I didn’t realize it for quite some time, but I didn’t breathe for years. I didn’t understand this until the day I finally took a breath. It was the first breath I had taken in such a long time, I was amazed at how it felt. It was an awakening. A strange sensation. Air.
I walked into the entry hall of my parents house when I was about 15 years old and stopped for a moment to watch the sunbeams coming through the window in the door. There was a lot of dust in the air and I could see hundreds of particles floating lazily in the bright, warm beams. I paused by the old pump organ that sat beside the entry hall closet watching the dust rising and falling when suddenly, I breathed. It was amazing to breathe. Just a tiny breath. And as I breathed, I thought, “It’s over…”
My father had been sexually abusing me for years. I think it started some time around age 4 or 5…certainly well before I was 7. It’s hard to pinpoint because there is so much darkness surrounding all of the events of my childhood. Memories are fragmented. Bits and pieces of them flicker in and out of the dark, then quickly fade away again. There is no way to create a time-line and neatly pin events to dates. Too many fragments. They’re all mixed together and everything surrounding them is very, very dark. Like words appear in the window of a Magic 8 Ball and then fade back into the blackness, so do my memories come to the surface for a fleeting moment, only to fade quickly away. There is no connectedness. They are shattered. Scattered. Broken into millions of pieces that no longer fit together, no matter how hard I try to put the pieces back together again.
Humpty Dumpty and I have a lot in common.
When I breathed, I suddenly realized something had changed. I somehow knew the sexual abuse had finally ended. I’m not sure how long before that time it had ended because, again, those darned fragmented memories make it extremely difficult. But I think it stopped when I was 14. And though I didn’t allow myself much, I did begin to take shallow, silent breaths.
I still sought to be invisible. I still tried to move without making sound or disturbing air. But breathing was incredible. Delicious.

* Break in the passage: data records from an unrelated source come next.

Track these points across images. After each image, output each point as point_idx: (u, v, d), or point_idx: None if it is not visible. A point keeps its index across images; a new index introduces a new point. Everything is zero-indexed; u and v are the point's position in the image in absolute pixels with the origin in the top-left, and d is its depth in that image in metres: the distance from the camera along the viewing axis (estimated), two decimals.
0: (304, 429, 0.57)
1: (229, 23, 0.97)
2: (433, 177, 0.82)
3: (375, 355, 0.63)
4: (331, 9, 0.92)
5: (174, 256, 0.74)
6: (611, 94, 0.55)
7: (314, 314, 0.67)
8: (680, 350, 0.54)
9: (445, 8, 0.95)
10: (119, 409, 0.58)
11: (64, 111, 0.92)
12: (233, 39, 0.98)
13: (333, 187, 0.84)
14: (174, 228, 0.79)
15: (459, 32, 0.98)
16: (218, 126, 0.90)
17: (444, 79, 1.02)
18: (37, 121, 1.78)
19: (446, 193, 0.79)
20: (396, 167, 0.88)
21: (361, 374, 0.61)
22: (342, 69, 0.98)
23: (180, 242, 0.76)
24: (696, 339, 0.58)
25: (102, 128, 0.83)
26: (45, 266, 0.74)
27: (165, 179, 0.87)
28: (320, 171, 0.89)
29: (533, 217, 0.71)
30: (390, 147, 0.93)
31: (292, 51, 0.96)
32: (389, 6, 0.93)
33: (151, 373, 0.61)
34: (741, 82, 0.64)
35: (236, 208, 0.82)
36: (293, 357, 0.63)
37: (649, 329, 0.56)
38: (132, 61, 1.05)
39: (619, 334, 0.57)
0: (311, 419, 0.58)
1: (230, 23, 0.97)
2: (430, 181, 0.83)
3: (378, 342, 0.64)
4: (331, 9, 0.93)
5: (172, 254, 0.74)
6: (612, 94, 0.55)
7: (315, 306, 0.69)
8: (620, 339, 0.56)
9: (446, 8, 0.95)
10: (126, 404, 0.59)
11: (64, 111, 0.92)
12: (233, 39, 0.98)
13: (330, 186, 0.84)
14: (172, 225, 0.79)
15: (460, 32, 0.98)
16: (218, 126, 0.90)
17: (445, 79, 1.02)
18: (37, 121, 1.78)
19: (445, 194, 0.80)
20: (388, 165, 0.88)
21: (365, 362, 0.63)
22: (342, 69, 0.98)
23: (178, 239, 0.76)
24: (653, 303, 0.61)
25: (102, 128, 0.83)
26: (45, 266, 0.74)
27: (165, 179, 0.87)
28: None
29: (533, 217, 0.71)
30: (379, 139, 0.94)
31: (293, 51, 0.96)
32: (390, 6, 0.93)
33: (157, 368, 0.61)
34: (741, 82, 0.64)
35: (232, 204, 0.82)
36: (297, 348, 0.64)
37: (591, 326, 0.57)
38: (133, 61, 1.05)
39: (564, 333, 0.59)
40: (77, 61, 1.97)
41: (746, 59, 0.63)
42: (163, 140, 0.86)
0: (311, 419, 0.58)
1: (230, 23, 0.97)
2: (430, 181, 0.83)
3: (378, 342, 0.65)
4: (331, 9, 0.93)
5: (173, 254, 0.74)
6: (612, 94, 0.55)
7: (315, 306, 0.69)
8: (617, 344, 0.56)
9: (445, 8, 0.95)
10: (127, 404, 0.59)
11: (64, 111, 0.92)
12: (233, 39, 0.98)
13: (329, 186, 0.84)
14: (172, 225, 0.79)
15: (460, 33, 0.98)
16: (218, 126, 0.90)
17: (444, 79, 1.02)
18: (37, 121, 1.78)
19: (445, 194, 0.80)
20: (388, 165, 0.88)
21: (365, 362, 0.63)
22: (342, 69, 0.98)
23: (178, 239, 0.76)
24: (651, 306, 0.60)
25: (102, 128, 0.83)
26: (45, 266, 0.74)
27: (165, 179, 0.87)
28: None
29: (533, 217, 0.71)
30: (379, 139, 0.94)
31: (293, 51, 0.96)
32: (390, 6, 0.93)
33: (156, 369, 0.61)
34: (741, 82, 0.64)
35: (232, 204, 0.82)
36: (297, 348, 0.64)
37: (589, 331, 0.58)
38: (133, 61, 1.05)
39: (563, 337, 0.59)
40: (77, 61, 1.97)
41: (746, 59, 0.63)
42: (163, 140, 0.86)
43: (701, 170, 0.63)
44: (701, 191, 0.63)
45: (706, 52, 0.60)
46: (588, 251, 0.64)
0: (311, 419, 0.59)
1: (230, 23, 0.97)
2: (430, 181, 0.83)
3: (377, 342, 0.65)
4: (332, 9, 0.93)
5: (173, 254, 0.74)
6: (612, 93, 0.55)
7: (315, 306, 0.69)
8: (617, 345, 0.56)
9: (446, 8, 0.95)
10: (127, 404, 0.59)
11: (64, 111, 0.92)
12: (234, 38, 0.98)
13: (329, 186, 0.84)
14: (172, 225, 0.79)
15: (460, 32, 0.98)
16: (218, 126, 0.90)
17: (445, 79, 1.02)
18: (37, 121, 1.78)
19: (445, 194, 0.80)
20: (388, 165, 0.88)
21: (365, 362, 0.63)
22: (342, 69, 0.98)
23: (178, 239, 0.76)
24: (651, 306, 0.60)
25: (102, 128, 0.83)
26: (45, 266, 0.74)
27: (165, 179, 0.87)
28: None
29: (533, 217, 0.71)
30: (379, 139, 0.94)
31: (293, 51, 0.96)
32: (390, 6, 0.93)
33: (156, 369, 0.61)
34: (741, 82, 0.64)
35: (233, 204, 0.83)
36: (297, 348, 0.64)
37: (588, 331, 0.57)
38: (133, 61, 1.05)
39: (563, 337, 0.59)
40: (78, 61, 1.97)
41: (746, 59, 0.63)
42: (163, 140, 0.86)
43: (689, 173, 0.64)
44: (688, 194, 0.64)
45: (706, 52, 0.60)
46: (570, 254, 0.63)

I don’t breathe much. I try to take the smallest amount of air possible. Often, this translates to my physically forgetting to breathe. Many, many times I find myself suddenly taking a quick, small gulp of air, having stopped breathing for some time as my body becomes desperate with need. I have also recently developed asthma. My airway literally closes down and I have to use an inhaler to try to keep the passageway open. And I have a perpetual lump in my throat that often makes it feel difficult to swallow and breathe. Additionally, I won’t wear a turtleneck because I can’t stand the restriction around my throat. I don’t like blouses that button up high or that have a neckline that is somewhat tight or restrictive. I’ve had this phobia since I was a kid, but only recently connected the dots between my inability to breathe and the panic I feel when there is something tight around my neck. All of this, I suspect, is related to the sexual abuse. Oral sex can be frightening to a child. You can’t get air and, as was my case, my father was so focused on his own needs, wants, desires, fantasies, he didn’t know or care that he was literally and emotionally choking the life out of me. Not being able to breathe panics me beyond any other panic I have ever experienced. I suspect it isn’t pleasant for anyone. For me, it is torture.
When I was 15, I learned it was possible to take in air again, if only the smallest amount necessary to survive. I think I need to learn to breathe more freely. I think I need to learn to take in huge gulps of air. To breathe recklessly. I think I need to learn to really, truly, deeply breathe before I die.